Cats2D Multiphysics > Overview > Control file

## Cats2D control file format

Cats2D requires a text input file named <jobtitle>ctrl.txt (default is flowctrl.txt) to define a physical problem to be solved. Simple commands are written to select a coordinate system, to define governing equations for each material, to apply boundary conditions to boundaries, and to define flags that control various aspects of code behavior. Commands and comments can be given in any order, and are written in a syntax that is easy to understand. The lid-driven cavity, for example, requires only two commands:

flow(on) bc(u-dirichlet(3,(3,0,0,0),(1,1.0)))

Here is a more complicated example, the EFG (edge-defined film-fed growth) problem:

geometry(axisymmetric)

reference-frame(translational,2)

multiphase(3)

material(1,3,3,4,5,liquid)

material(2,2,1,2,solid)

material(3,1,6,graphite)

% %%%%%%%%%% ENERGY %%%%%%%%%%%

energy(on)

% growth interface

bc(latent-heat(1,(0)))

[Study material]:
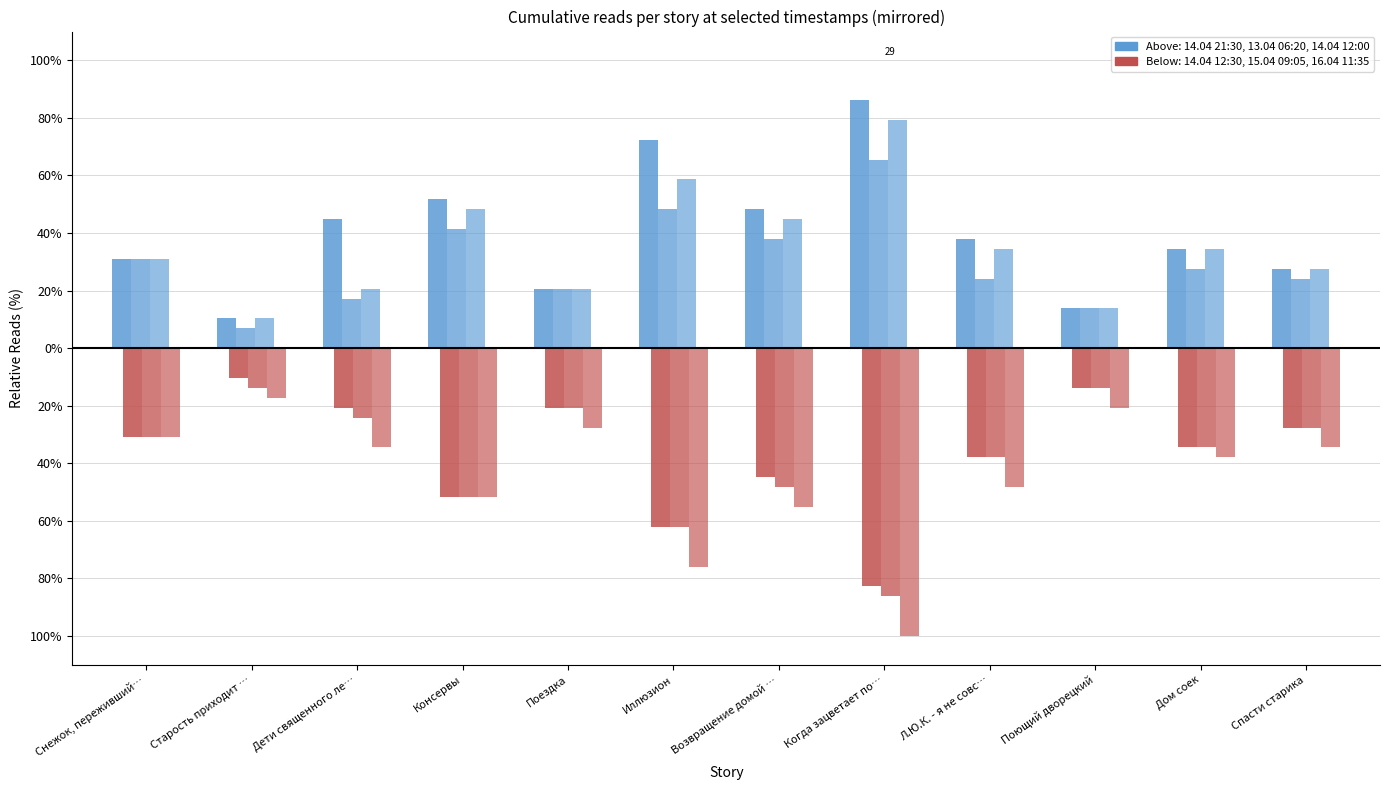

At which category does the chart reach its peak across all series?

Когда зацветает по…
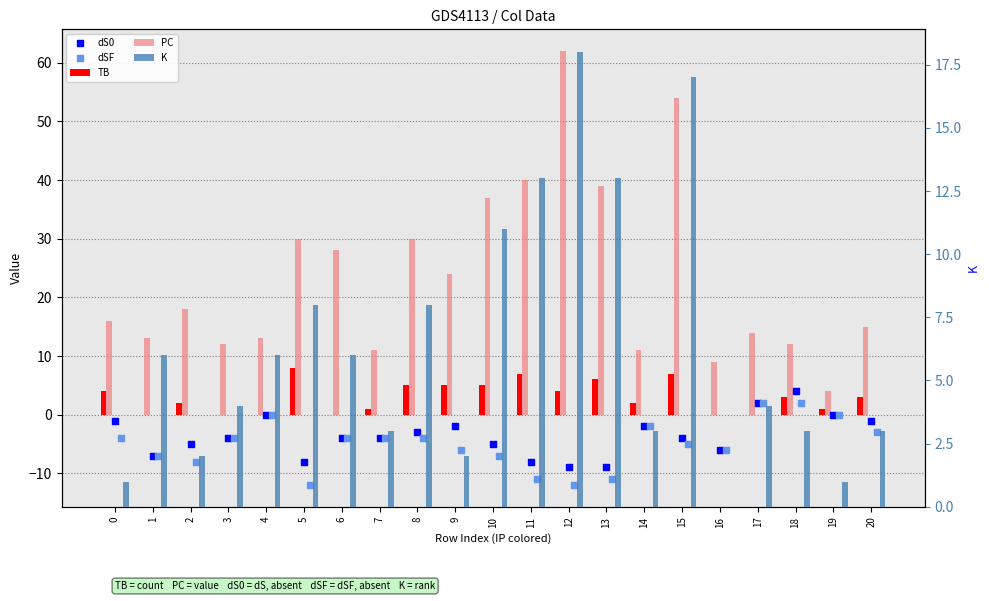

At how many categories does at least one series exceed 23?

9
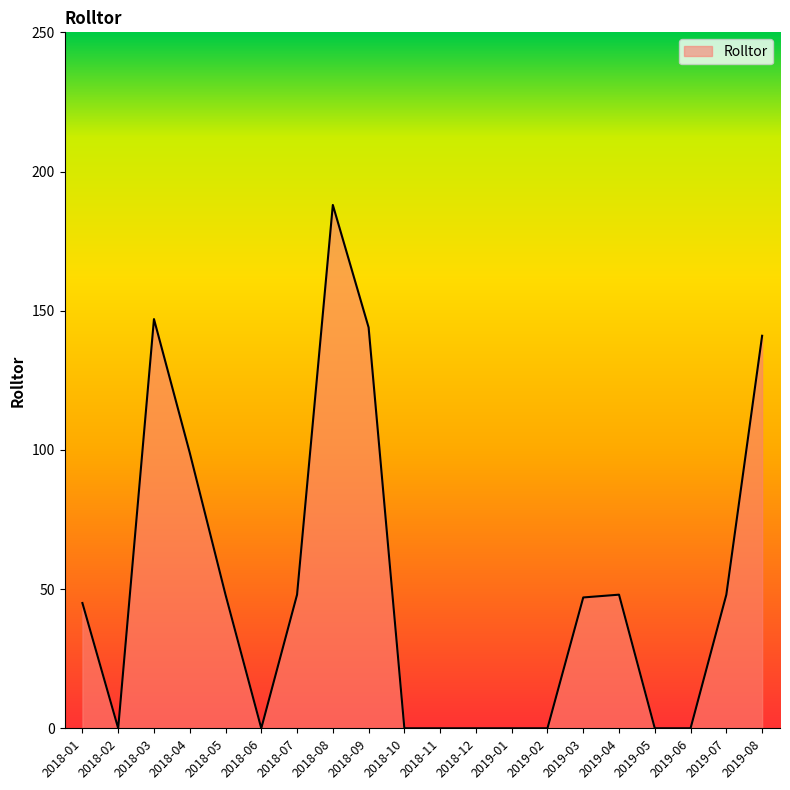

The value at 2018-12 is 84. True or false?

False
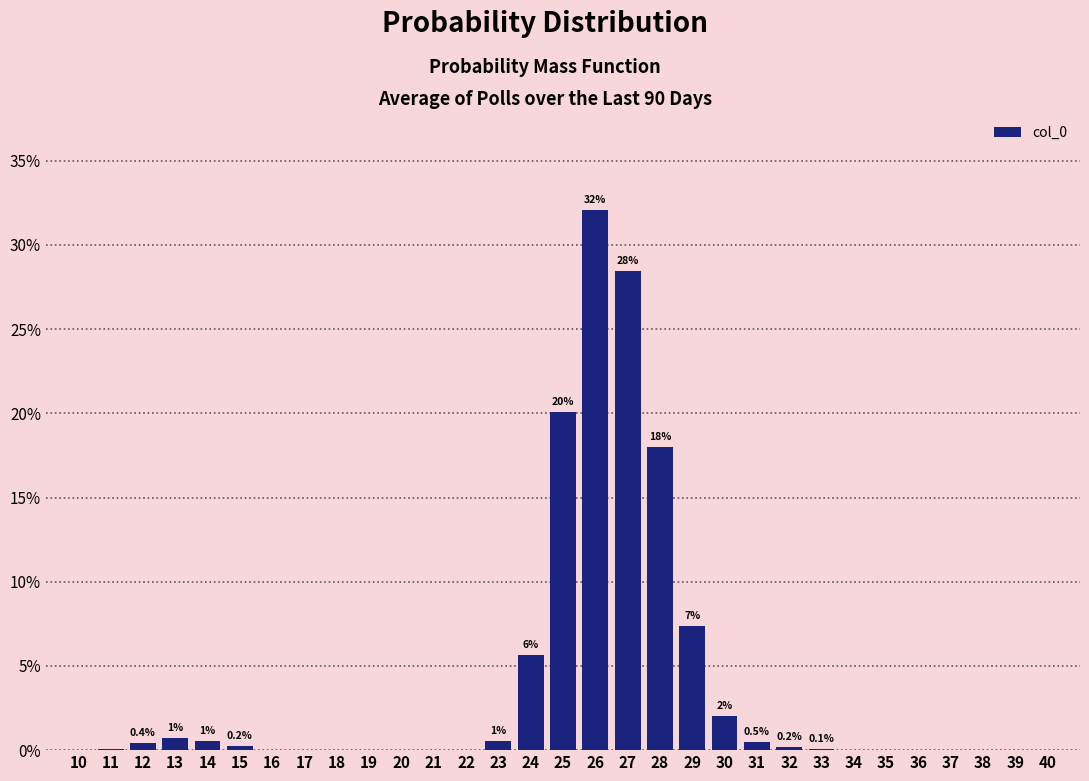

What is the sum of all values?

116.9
---
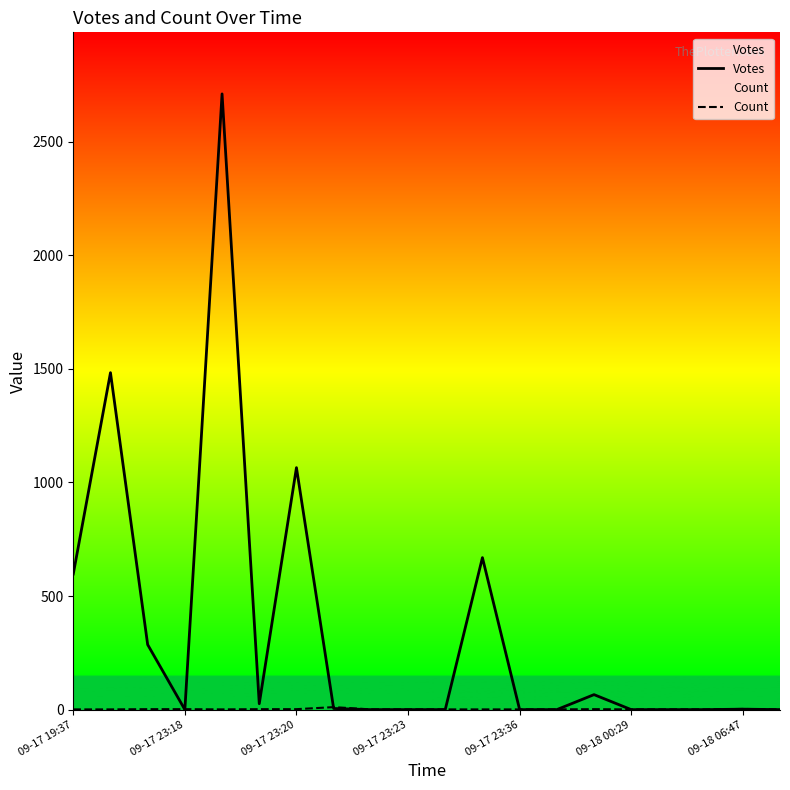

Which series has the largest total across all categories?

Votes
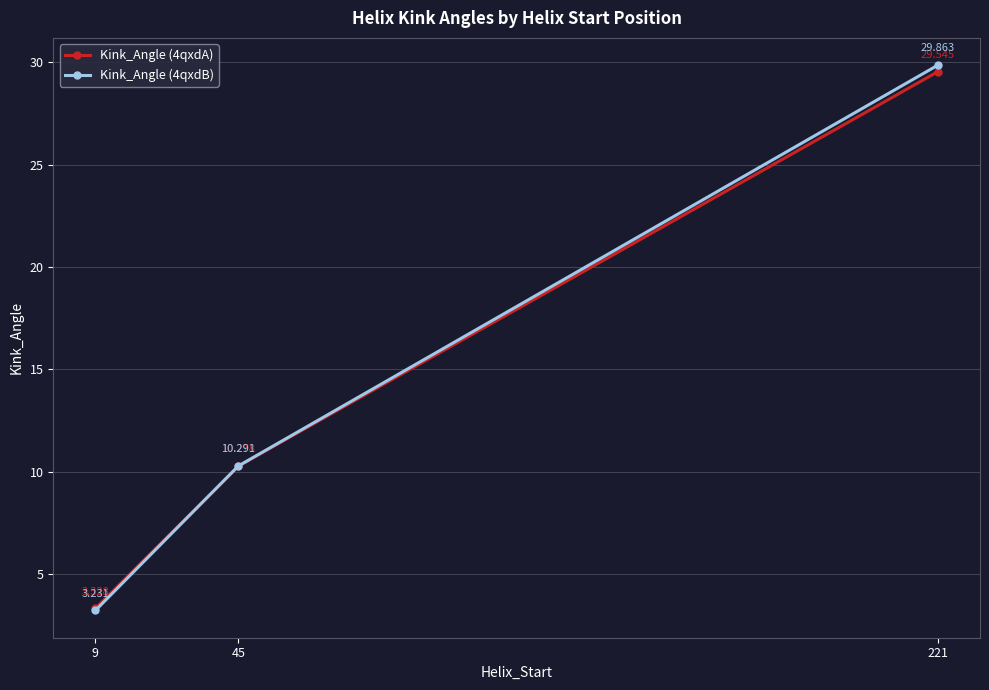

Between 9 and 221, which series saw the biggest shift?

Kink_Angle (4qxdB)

[To do]:
[a] In the Cats2D control file page, what is the default name of the input file?
[b] Copy the Cats2D control file page word for word, starting with "## Cats2D control" and going on through "geometry(axisymmetric)".
[c] Write what follows in the Cats2D control file page, picking up after its last line.

[Responses by task]:
[a] flowctrl.txt

[b]
## Cats2D control file format

Cats2D requires a text input file named <jobtitle>ctrl.txt (default is flowctrl.txt) to define a physical problem to be solved. Simple commands are written to select a coordinate system, to define governing equations for each material, to apply boundary conditions to boundaries, and to define flags that control various aspects of code behavior. Commands and comments can be given in any order, and are written in a syntax that is easy to understand. The lid-driven cavity, for example, requires only two commands:

flow(on) bc(u-dirichlet(3,(3,0,0,0),(1,1.0)))

Here is a more complicated example, the EFG (edge-defined film-fed growth) problem:

geometry(axisymmetric)

[c]
% die bottom and inlet temperature

bc(t-dirichlet(9,(3,1,1,0)))

bc(t-dirichlet(4,(3,1,1,0)))

% furnace to melt, crystal side, die, crystal end

bc(t-robin(2,(0)))

bc(t-robin(7,(0)))

bc(heat-flux-user(8,(2,17,5)))

bc(heat-flux-user(10,(2,17,5)))

% %%%%%%%%%% FLOW %%%%%%%%%%%

flow(on,1)

% meniscus

bc(capillary-traction(2,(2,0,0)))

% density change at interface

bc(continuity(1,(2,1,1)))

% die inlet

bc(outflow(4,(1,0)))

% %%%%%%%%%% MESH %%%%%%%%%%%

mesh(on)

% growth interface

bc(isotherm(1,(0)))

% meniscus

bc(kinematic(2,(2,0,0)))

% growth angle condition computes y-position of trijunction

bc(angle(2,(3,1,2,0)))

% side of crystal

bc(slope(8,(1,0)))